2-minute read + demos
Check out the below recap of this week’s open source related product announcements, popular docs, and demos from around Microsoft.
Anything else you’d like to hear about? Let us know in the comments.
Microsoft Jenkins Solution Template for Azure Government Cloud: Since the launch of Microsoft Jenkins offer in Azure Marketplace in mid-2017, there has been a growing number of customers using the solution template to run Jenkins on Azure. With the solution template, you can stand a Jenkins master running on a Linux (Ubuntu 16.05 LTS) VM up on Azure in as fast as 20 minutes. As of this week, users can now deploy the solution template to Azure Government cloud. Check out the full announcement.
Open Source Show – Create a Web Application and push it into Docker Hub: The new Open Source Show, featuring the Microsoft Cloud Developer Advocates, debuted earlier this month. This week, Lena Hall launches a four-part series, “Exploring Azure Container Instances and Azure Web App for Containers.” In this episode, you’ll learn to create a container image, by example of a Scala web application created with Play Framework, and push it to Docker Hub.

Get started with the Azure SDK for Go: The Azure SDK for Go provides Go packages for managing and using Azure services using the Go language. Deploy your Go app to Azure Web Apps and take advantage of managed services, such as PostgreSQL, storage, identity, and more.

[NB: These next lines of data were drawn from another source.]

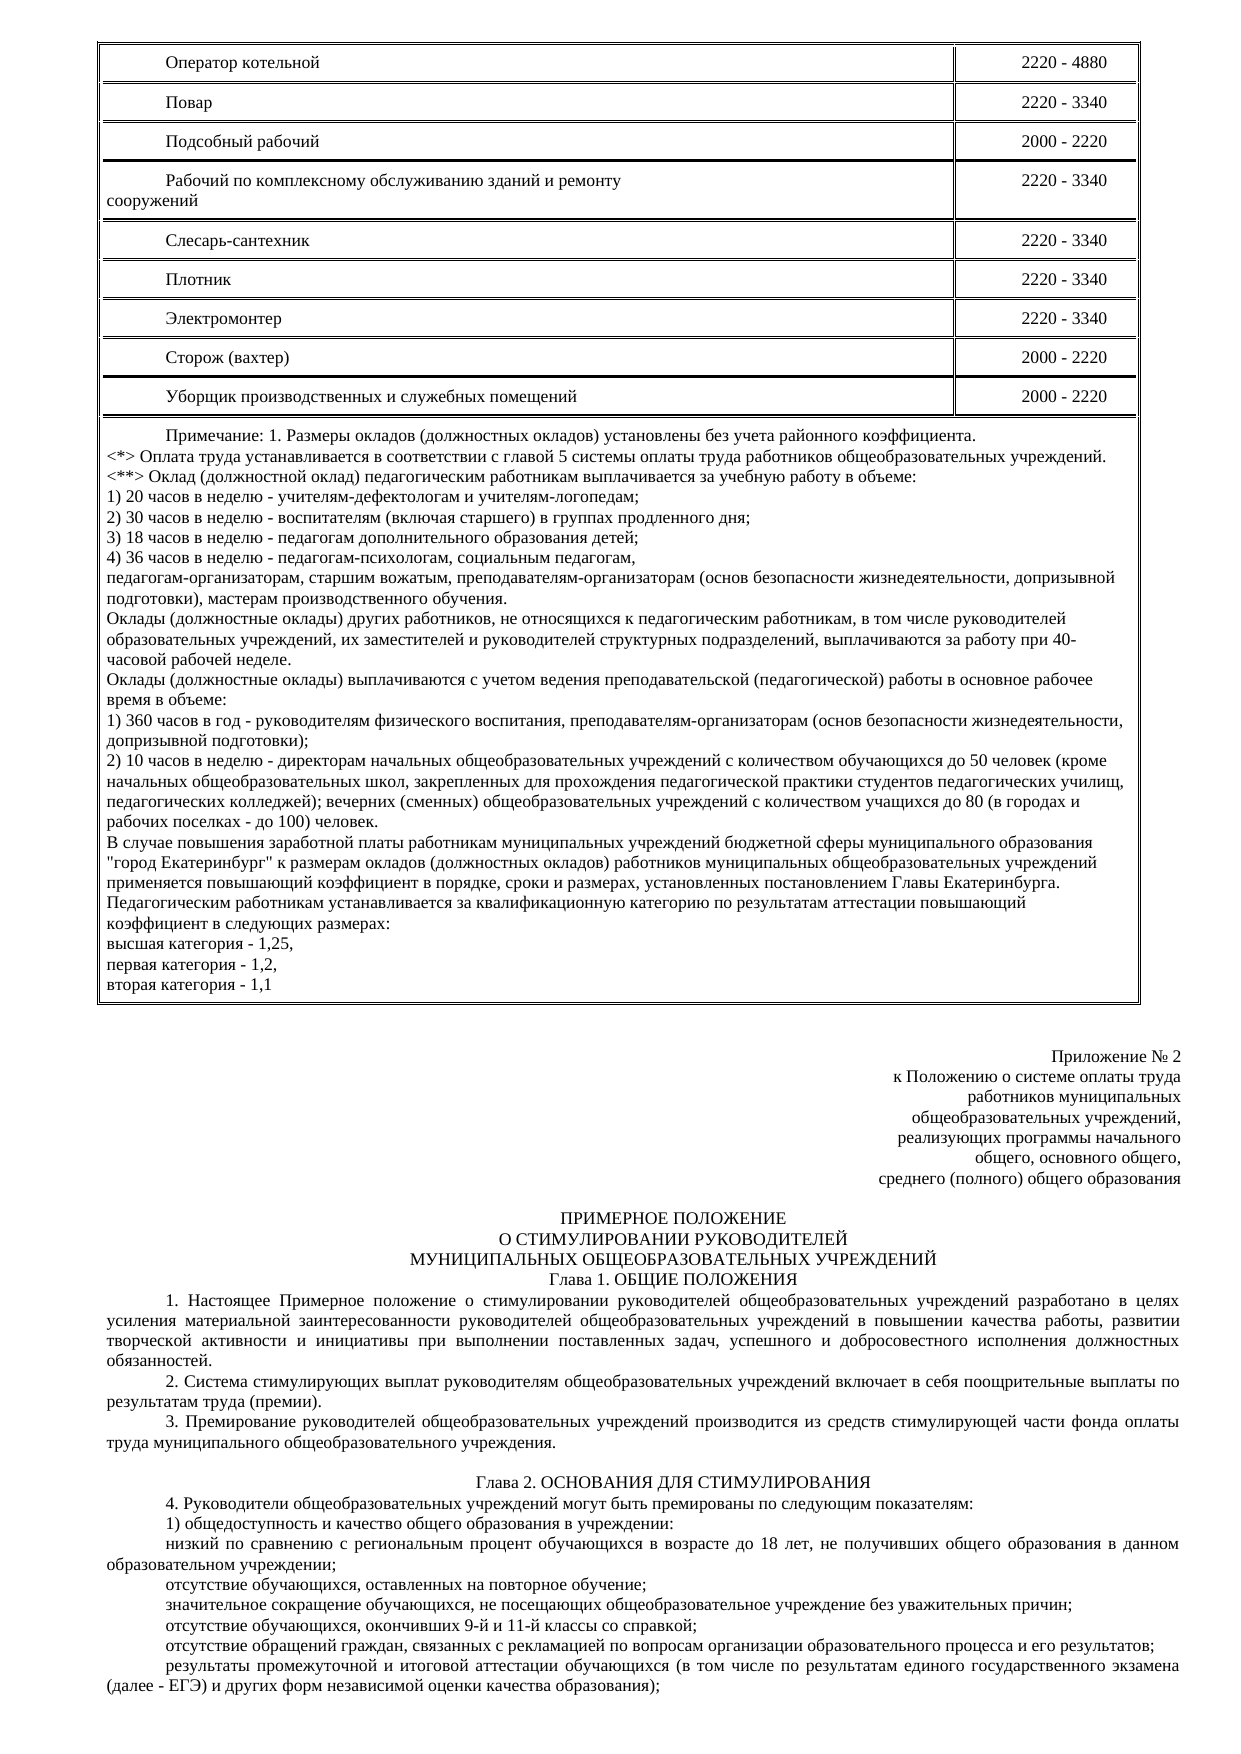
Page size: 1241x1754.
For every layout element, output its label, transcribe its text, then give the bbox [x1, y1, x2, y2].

text реализующих программы начального [106, 1127, 1181, 1147]
table_cell 2220 - 3340 [955, 81, 1139, 120]
table_cell 2220 - 3340 [956, 258, 1138, 297]
table_cell 2220 - 4880 [955, 45, 1138, 81]
text отсутствие обращений граждан, связанных с рекламацией по вопросам организации образовательного процесса и его результатов; [106, 1635, 1181, 1655]
table_cell 2220 - 3340 [955, 297, 1139, 336]
table_cell 2000 - 2220 [955, 336, 1139, 375]
text работников муниципальных [106, 1086, 1181, 1107]
table_cell Сторож (вахтер) [99, 336, 954, 375]
text среднего (полного) общего образования [106, 1167, 1181, 1188]
text к Положению о системе оплаты труда [106, 1066, 1181, 1086]
text результаты промежуточной и итоговой аттестации обучающихся (в том числе по результатам единого государственного экзамена (далее - ЕГЭ) и других форм независимой оценки качества образования); [106, 1655, 1181, 1696]
text Глава 1. ОБЩИЕ ПОЛОЖЕНИЯ [106, 1269, 1181, 1289]
text Приложение № 2 [106, 1046, 1181, 1066]
text общего, основного общего, [106, 1147, 1181, 1167]
table_cell 2220 - 3340 [956, 159, 1138, 218]
table_cell 2220 - 3340 [956, 218, 1138, 257]
text значительное сокращение обучающихся, не посещающих общеобразовательное учреждение без уважительных причин; [106, 1594, 1181, 1614]
text 1) общедоступность и качество общего образования в учреждении: [106, 1513, 1181, 1533]
text отсутствие обучающихся, оставленных на повторное обучение; [106, 1574, 1181, 1594]
table_cell Плотник [100, 258, 953, 297]
text общеобразовательных учреждений, [106, 1107, 1181, 1127]
text 3. Премирование руководителей общеобразовательных учреждений производится из средств стимулирующей части фонда оплаты труда муниципального общеобразовательного учреждения. [106, 1411, 1181, 1452]
text ПРИМЕРНОЕ ПОЛОЖЕНИЕ [106, 1208, 1181, 1228]
table_cell 2000 - 2220 [955, 120, 1139, 159]
table_cell Примечание: 1. Размеры окладов (должностных окладов) установлены без учета районного коэффициента. <*> Оплата труда устанавливается в соответствии с главой 5 системы оплаты труда работников общеобразовательных учреждений. <**> Оклад (должностной оклад) педагогическим работникам выплачивается за учебную работу в объеме: 1) 20 часов в неделю - учителям-дефектологам и учителям-логопедам; 2) 30 часов в неделю - воспитателям (включая старшего) в группах продленного дня; 3) 18 часов в неделю - педагогам дополнительного образования детей; 4) 36 часов в неделю - педагогам-психологам, социальным педагогам, педагогам-организаторам, старшим вожатым, преподавателям-организаторам (основ безопасности жизнедеятельности, допризывной подготовки), мастерам производственного обучения. Оклады (должностные оклады) других работников, не относящихся к педагогическим работникам, в том числе руководителей образовательных учреждений, их заместителей и руководителей структурных подразделений, выплачиваются за работу при 40-часовой рабочей неделе. Оклады (должностные оклады) выплачиваются с учетом ведения преподавательской (педагогической) работы в основное рабочее время в объеме: 1) 360 часов в год - руководителям физического воспитания, преподавателям-организаторам (основ безопасности жизнедеятельности, допризывной подготовки); 2) 10 часов в неделю - директорам начальных общеобразовательных учреждений с количеством обучающихся до 50 человек (кроме начальных общеобразовательных школ, закрепленных для прохождения педагогической практики студентов педагогических училищ, педагогических колледжей); вечерних (сменных) общеобразовательных учреждений с количеством учащихся до 80 (в городах и рабочих поселках - до 100) человек. В случае повышения заработной платы работникам муниципальных учреждений бюджетной сферы муниципального образования "город Екатеринбург" к размерам окладов (должностных окладов) работников муниципальных общеобразовательных учреждений применяется повышающий коэффициент в порядке, сроки и размерах, установленных постановлением Главы Екатеринбурга. Педагогическим работникам устанавливается за квалификационную категорию по результатам аттестации повышающий коэффициент в следующих размерах: высшая категория - 1,25, первая категория - 1,2, вторая категория - 1,1 [100, 414, 1138, 1002]
table_cell Оператор котельной [100, 45, 954, 81]
text МУНИЦИПАЛЬНЫХ ОБЩЕОБРАЗОВАТЕЛЬНЫХ УЧРЕЖДЕНИЙ [106, 1249, 1181, 1269]
text 1. Настоящее Примерное положение о стимулировании руководителей общеобразовательных учреждений разработано в целях усиления материальной заинтересованности руководителей общеобразовательных учреждений в повышении качества работы, развитии творческой активности и инициативы при выполнении поставленных задач, успешного и добросовестного исполнения должностных обязанностей. [106, 1289, 1181, 1371]
table_cell Слесарь-сантехник [100, 218, 953, 257]
text О СТИМУЛИРОВАНИИ РУКОВОДИТЕЛЕЙ [106, 1228, 1181, 1249]
text низкий по сравнению с региональным процент обучающихся в возрасте до 18 лет, не получивших общего образования в данном образовательном учреждении; [106, 1533, 1181, 1574]
text Глава 2. ОСНОВАНИЯ ДЛЯ СТИМУЛИРОВАНИЯ [106, 1472, 1181, 1492]
table_cell Уборщик производственных и служебных помещений [100, 375, 953, 414]
text 2. Система стимулирующих выплат руководителям общеобразовательных учреждений включает в себя поощрительные выплаты по результатам труда (премии). [106, 1371, 1181, 1411]
table_cell Электромонтер [99, 297, 954, 336]
table_cell Рабочий по комплексному обслуживанию зданий и ремонту сооружений [100, 159, 953, 218]
text 4. Руководители общеобразовательных учреждений могут быть премированы по следующим показателям: [106, 1492, 1181, 1513]
text отсутствие обучающихся, окончивших 9-й и 11-й классы со справкой; [106, 1614, 1181, 1635]
table_cell Подсобный рабочий [99, 120, 954, 159]
table_cell 2000 - 2220 [956, 375, 1138, 414]
table_cell Повар [99, 81, 954, 120]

Here are a couple recent open source updates to docs.microsoft.com:
Running Apache Spark jobs on Azure Container Service (AKS): Apache Spark is a fast engine for large-scale data processing. As of the Spark 2.3.0 release, Apache Spark supports native integration with Kubernetes clusters. Azure Container Service (AKS) is a managed Kubernetes environment running in Azure. This document details preparing and running Apache Spark jobs on an Azure Container Service (AKS) cluster. Check out the recently updated docs.
Azure Service Fabric: Azure Service Fabric is a distributed systems platform that makes it easy to package, deploy, and manage scalable and reliable microservices and containers. It’s open source and on GitHub. Developers and administrators can avoid complex infrastructure problems and focus on implementing mission-critical, demanding workloads that are scalable, reliable, and manageable. Learn how to use Azure Service Fabric with our quickstarts, tutorials, and samples.